Die aktuelle Türkei wirft deswegen so viele Fragen auf, weil es die autoritäre Transformation, die sie zuletzt hinter sich gebracht hat, nicht hätte geben dürfen. Eigentlich war die Türkei weiterhin auf einem guten Weg in Richtung Demokratisierung politischer Institutionen, befand sich in einer positiven Dynamik, was die Konfliktverregelung der türkischen Kurdenfrage betraf, hatte die globale Finanzkrise von 2008 relativ gut überstanden und hielt, trotz der Streitigkeiten um die Zukunft Zyperns, an ihrem Europäisierungs(dis)kurs fest. Darüber hinaus war das Land von einer, zugegeben nicht lange anhaltenden, Welle der Begeisterung vonseiten arabischer Zivilgesellschaften getragen worden, eine Begeisterung darüber, dass mit der Türkei gleichsam die eigene demokratische Zukunft beschworen werden konnte, für die man bereit war, auf den Straßen von Kairo und Damaskus das eigene Leben zu riskieren.

Nach Jahren der Repression ist das nun alles vorbei. Doch wenn keine der politischen Öffnungen seit 2000 diese autoritäre Wende nach 2012 aufhalten konnte, was sind sie dann überhaupt wert?

Bislang war es Herrschern in bereits etablierten autoritären Regimen mit den dazu gehörigen, von möglichst Vielen verinnerlichten Spielregeln und Grenzen des Politischen vorbehalten, Liberalisierungsschritte auf strategische Art und Weise umzusetzen. Das tat man, um Teile der Opposition für das Regime zu gewinnen, um zivilgesellschaftliche Organisationen zu kooptieren und um in der globalen Öffentlichkeit das Ziel der Demokratie für sich zu beanspruchen und sich somit dem Zeitgeist anzupassen. Dass aber Liberalisierungen im Kontext real existierender demokratischer Institutionen zu einer unaufhaltbaren Akkumulierung politischer Macht führen konnten, war so nicht vorgesehen. Denn man ging davon aus, dass sich eine ermächtigte Zivilgesellschaft ihren Handlungsspielraum nicht mehr würde nehmen lassen, zumal nicht unter Bedingungen formal freier und geheimer Wahlen.

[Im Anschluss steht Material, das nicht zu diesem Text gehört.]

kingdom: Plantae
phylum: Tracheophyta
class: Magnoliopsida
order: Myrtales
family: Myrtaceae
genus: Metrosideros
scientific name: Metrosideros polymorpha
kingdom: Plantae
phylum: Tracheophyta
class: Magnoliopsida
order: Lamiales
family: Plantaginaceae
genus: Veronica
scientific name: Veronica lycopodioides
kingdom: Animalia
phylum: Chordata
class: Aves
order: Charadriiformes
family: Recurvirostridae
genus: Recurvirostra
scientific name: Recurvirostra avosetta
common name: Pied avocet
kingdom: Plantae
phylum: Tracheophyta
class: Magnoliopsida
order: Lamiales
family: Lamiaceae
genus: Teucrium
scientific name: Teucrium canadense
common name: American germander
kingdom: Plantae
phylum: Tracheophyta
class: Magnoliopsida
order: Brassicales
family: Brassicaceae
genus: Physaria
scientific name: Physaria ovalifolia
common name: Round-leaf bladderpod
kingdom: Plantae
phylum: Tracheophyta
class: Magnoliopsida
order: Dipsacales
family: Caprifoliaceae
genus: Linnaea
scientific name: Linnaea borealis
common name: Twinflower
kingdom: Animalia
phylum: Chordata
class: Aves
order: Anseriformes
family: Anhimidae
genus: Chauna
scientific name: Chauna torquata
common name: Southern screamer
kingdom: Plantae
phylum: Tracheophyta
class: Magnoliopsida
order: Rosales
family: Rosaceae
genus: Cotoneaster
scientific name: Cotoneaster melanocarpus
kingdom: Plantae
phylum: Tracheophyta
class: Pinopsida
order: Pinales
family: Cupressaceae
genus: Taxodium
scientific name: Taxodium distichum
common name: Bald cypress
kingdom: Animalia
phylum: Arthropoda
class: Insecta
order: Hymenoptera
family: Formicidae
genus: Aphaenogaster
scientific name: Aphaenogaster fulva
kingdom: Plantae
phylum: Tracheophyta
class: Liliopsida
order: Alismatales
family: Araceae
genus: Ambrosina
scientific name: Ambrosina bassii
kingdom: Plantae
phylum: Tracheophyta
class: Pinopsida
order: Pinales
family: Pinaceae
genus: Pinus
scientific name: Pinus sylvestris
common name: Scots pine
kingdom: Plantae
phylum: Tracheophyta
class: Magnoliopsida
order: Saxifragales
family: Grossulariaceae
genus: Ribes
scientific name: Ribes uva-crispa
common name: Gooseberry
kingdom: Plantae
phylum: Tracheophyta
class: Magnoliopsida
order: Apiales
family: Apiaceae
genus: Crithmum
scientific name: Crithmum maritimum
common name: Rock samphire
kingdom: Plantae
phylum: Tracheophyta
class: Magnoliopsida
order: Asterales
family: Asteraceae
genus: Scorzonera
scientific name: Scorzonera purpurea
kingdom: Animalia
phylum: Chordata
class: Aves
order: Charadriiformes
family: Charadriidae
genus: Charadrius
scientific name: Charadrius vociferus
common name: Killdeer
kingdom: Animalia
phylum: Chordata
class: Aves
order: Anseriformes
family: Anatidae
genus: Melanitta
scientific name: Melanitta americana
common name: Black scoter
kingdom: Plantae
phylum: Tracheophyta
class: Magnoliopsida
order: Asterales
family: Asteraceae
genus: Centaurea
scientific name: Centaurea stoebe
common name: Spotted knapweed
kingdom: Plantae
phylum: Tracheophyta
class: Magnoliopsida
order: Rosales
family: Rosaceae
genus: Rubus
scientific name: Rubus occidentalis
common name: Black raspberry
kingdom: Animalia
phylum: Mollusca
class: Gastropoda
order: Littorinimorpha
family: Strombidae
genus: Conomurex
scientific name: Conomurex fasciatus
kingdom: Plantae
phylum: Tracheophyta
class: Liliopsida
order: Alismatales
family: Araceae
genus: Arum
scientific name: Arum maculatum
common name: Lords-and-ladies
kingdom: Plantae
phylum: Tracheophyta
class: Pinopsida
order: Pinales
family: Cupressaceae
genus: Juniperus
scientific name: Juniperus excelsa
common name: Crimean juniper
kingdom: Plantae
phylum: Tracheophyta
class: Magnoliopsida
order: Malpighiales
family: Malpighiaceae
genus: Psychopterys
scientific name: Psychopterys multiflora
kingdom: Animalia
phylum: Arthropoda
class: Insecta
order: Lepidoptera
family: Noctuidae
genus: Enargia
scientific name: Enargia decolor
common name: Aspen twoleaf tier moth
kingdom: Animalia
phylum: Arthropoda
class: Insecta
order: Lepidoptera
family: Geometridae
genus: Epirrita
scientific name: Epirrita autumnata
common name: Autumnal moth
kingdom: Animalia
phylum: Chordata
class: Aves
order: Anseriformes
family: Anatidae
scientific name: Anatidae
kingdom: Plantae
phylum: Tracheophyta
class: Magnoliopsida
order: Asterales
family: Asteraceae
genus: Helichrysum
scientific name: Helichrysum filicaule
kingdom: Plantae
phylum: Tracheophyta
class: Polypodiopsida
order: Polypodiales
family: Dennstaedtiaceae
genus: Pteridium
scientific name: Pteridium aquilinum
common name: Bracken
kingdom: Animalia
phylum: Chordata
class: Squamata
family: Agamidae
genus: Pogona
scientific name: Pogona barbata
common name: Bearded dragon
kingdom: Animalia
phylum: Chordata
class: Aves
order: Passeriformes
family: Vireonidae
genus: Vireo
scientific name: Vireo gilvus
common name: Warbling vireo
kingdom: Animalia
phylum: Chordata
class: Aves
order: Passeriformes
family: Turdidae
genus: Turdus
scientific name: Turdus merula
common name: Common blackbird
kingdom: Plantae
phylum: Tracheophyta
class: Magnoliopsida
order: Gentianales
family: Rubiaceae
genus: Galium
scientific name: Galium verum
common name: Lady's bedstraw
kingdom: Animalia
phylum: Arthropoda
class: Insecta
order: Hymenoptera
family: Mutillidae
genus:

Es gibt zahlreiche Gründe dafür, dass die moderne Türkei seit ihrer Entstehung noch nie wirklich demokratisch war. Das autoritäre Staatsprojekt des Republikgründers Mustafa Kemal Atatürk, der Umstand, dass Demokratie in der türkischen Geschichte nie erfolgreich von unten erkämpft, sondern immer nur von oben gewährt wurde, und der rassische Nationalismus sind vermutlich die wichtigsten Gründe für diesen Mangel an Demokratie. Aus ihnen kann man ableiten, warum die formal demokratischen Institutionen dem Ansturm der autokratiebegeisterten AKP-Anhängerschaft nicht trotzen konnten. So können letztere angesichts dieser widersprüchlichen Demokratiegeschichte für sich beanspruchen, dass die AKP immerhin mehr Freiheit und Gleichheit produziert hat als die vorigen Eliten.

Die AKP muss sich aber den Vorwurf gefallen lassen, diesem Herrschaftsanspruch einfach nicht mehr zu genügen zu können. Ihre Unfähigkeit, Macht mit anderen Akteuren und Organisationen zu teilen und Dissens zumindest zu tolerieren, zwingt sie seit Jahren zur Ausweitung repressiver Maßnahmen gegen Andersdenkende. Ihre jüngsten Opfer sind die die Berufsstände des Journalismus und der Sozial- und Geisteswissenschaften, deren Aufgabe es nun einmal ist, von den Regierungsdiskursen abweichende Sichtweisen auf die Entwicklungen der letzten zwei Jahrzehnte zu produzieren.

Die AKP hat damit eine Grenze erreicht. Sie kann zwar weiterhin für sich beanspruchen, den Willen der Mehrheit der türkischen Bevölkerung zu repräsentieren. Sie und ihre Apologeten haben jedoch die Fähigkeit verloren, Menschen mit Argumenten, mit Ideen und Narrativen zu überzeugen und emotional für die gemeinsame Sache zu begeistern. Ihre Anhänger scheinen derzeit zu erkennen, dass die Strategie der kulturellen Polarisierung ihr zwar zur jetzigen Machtfülle verholfen hat, aus der türkischen Gesellschaft aber nicht mehr an Stimmen rauszupressen ist. Also kann die AKP auf Kritik und Ungehorsam nur noch mit Verratsvorwürfen und Zwang reagieren, wenn der demokratische Diskurs und der Streit in der Öffentlichkeit kein Mehr an politischer Macht produziert.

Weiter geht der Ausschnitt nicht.